> [WHAT TO DO]
Every line of the material must be copied exactly.

> [LISTED RECORDS]
━━━━━━━━━━━━━━━━━━━━

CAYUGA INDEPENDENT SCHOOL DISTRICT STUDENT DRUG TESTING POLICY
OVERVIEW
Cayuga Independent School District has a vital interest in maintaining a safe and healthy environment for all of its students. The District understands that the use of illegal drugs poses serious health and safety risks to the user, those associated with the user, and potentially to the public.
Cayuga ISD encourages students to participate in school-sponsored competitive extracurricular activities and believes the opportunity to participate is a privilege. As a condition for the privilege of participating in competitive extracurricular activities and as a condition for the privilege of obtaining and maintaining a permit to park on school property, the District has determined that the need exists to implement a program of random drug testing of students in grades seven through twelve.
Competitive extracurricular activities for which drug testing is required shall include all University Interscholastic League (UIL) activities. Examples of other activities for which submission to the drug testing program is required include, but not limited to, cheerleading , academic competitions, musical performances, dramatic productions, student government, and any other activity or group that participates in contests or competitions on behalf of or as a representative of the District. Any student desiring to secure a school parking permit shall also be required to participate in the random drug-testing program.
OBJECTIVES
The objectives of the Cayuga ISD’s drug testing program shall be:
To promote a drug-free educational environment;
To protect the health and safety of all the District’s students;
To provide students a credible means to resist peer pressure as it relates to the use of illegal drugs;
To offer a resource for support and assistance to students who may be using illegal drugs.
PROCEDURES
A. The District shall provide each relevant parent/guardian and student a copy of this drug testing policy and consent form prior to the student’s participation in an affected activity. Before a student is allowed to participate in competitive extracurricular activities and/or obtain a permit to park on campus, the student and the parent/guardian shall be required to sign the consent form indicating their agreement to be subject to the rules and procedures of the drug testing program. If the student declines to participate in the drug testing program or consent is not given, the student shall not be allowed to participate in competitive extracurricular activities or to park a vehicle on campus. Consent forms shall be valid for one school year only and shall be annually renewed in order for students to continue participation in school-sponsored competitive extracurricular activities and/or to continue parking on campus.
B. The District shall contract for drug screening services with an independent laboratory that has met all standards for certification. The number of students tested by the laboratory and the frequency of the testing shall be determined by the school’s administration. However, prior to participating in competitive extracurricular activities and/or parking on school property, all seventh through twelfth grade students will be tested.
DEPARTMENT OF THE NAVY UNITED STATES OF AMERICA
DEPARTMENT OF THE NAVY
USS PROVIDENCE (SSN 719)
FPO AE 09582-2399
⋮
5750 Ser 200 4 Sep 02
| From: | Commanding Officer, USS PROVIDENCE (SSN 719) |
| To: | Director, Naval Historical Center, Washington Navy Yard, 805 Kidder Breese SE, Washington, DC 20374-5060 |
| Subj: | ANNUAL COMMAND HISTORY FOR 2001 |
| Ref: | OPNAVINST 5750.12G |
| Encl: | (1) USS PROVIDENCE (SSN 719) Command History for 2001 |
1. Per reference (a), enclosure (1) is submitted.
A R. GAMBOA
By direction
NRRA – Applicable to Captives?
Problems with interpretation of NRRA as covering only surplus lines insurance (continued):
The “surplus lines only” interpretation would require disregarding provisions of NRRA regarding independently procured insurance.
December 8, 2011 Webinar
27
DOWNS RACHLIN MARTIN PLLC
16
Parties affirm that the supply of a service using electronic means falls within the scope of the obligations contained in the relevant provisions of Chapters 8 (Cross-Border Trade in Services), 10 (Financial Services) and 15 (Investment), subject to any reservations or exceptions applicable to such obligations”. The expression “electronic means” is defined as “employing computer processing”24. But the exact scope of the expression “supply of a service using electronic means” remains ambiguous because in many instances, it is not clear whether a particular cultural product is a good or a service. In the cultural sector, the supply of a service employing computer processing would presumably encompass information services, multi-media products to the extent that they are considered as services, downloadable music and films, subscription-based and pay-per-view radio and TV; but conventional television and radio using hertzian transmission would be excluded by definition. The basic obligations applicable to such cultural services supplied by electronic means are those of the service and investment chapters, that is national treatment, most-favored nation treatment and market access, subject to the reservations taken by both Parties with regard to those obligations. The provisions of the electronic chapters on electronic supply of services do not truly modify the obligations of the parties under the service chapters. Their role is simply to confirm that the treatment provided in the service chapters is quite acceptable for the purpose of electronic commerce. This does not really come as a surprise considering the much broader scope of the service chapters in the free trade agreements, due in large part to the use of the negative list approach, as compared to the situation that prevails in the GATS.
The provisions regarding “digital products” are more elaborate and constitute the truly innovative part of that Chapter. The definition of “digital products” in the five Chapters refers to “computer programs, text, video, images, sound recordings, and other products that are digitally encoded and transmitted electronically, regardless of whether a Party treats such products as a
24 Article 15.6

━━━━━━━━━━━━━━━━━━━━

> [RESULT BELOW]
CAYUGA INDEPENDENT SCHOOL DISTRICT STUDENT DRUG TESTING POLICY
OVERVIEW
Cayuga Independent School District has a vital interest in maintaining a safe and healthy environment for all of its students. The District understands that the use of illegal drugs poses serious health and safety risks to the user, those associated with the user, and potentially to the public.
Cayuga ISD encourages students to participate in school-sponsored competitive extracurricular activities and believes the opportunity to participate is a privilege. As a condition for the privilege of participating in competitive extracurricular activities and as a condition for the privilege of obtaining and maintaining a permit to park on school property, the District has determined that the need exists to implement a program of random drug testing of students in grades seven through twelve.
Competitive extracurricular activities for which drug testing is required shall include all University Interscholastic League (UIL) activities. Examples of other activities for which submission to the drug testing program is required include, but not limited to, cheerleading , academic competitions, musical performances, dramatic productions, student government, and any other activity or group that participates in contests or competitions on behalf of or as a representative of the District. Any student desiring to secure a school parking permit shall also be required to participate in the random drug-testing program.
OBJECTIVES
The objectives of the Cayuga ISD’s drug testing program shall be:
To promote a drug-free educational environment;
To protect the health and safety of all the District’s students;
To provide students a credible means to resist peer pressure as it relates to the use of illegal drugs;
To offer a resource for support and assistance to students who may be using illegal drugs.
PROCEDURES
A. The District shall provide each relevant parent/guardian and student a copy of this drug testing policy and consent form prior to the student’s participation in an affected activity. Before a student is allowed to participate in competitive extracurricular activities and/or obtain a permit to park on campus, the student and the parent/guardian shall be required to sign the consent form indicating their agreement to be subject to the rules and procedures of the drug testing program. If the student declines to participate in the drug testing program or consent is not given, the student shall not be allowed to participate in competitive extracurricular activities or to park a vehicle on campus. Consent forms shall be valid for one school year only and shall be annually renewed in order for students to continue participation in school-sponsored competitive extracurricular activities and/or to continue parking on campus.
B. The District shall contract for drug screening services with an independent laboratory that has met all standards for certification. The number of students tested by the laboratory and the frequency of the testing shall be determined by the school’s administration. However, prior to participating in competitive extracurricular activities and/or parking on school property, all seventh through twelfth grade students will be tested.
DEPARTMENT OF THE NAVY UNITED STATES OF AMERICA
DEPARTMENT OF THE NAVY
USS PROVIDENCE (SSN 719)
FPO AE 09582-2399
⋮
5750 Ser 200 4 Sep 02
| From: | Commanding Officer, USS PROVIDENCE (SSN 719) |
| To: | Director, Naval Historical Center, Washington Navy Yard, 805 Kidder Breese SE, Washington, DC 20374-5060 |
| Subj: | ANNUAL COMMAND HISTORY FOR 2001 |
| Ref: | OPNAVINST 5750.12G |
| Encl: | (1) USS PROVIDENCE (SSN 719) Command History for 2001 |
1. Per reference (a), enclosure (1) is submitted.
A R. GAMBOA
By direction
NRRA – Applicable to Captives?
Problems with interpretation of NRRA as covering only surplus lines insurance (continued):
The “surplus lines only” interpretation would require disregarding provisions of NRRA regarding independently procured insurance.
December 8, 2011 Webinar
27
DOWNS RACHLIN MARTIN PLLC
16
Parties affirm that the supply of a service using electronic means falls within the scope of the obligations contained in the relevant provisions of Chapters 8 (Cross-Border Trade in Services), 10 (Financial Services) and 15 (Investment), subject to any reservations or exceptions applicable to such obligations”. The expression “electronic means” is defined as “employing computer processing”24. But the exact scope of the expression “supply of a service using electronic means” remains ambiguous because in many instances, it is not clear whether a particular cultural product is a good or a service. In the cultural sector, the supply of a service employing computer processing would presumably encompass information services, multi-media products to the extent that they are considered as services, downloadable music and films, subscription-based and pay-per-view radio and TV; but conventional television and radio using hertzian transmission would be excluded by definition. The basic obligations applicable to such cultural services supplied by electronic means are those of the service and investment chapters, that is national treatment, most-favored nation treatment and market access, subject to the reservations taken by both Parties with regard to those obligations. The provisions of the electronic chapters on electronic supply of services do not truly modify the obligations of the parties under the service chapters. Their role is simply to confirm that the treatment provided in the service chapters is quite acceptable for the purpose of electronic commerce. This does not really come as a surprise considering the much broader scope of the service chapters in the free trade agreements, due in large part to the use of the negative list approach, as compared to the situation that prevails in the GATS.
The provisions regarding “digital products” are more elaborate and constitute the truly innovative part of that Chapter. The definition of “digital products” in the five Chapters refers to “computer programs, text, video, images, sound recordings, and other products that are digitally encoded and transmitted electronically, regardless of whether a Party treats such products as a
24 Article 15.6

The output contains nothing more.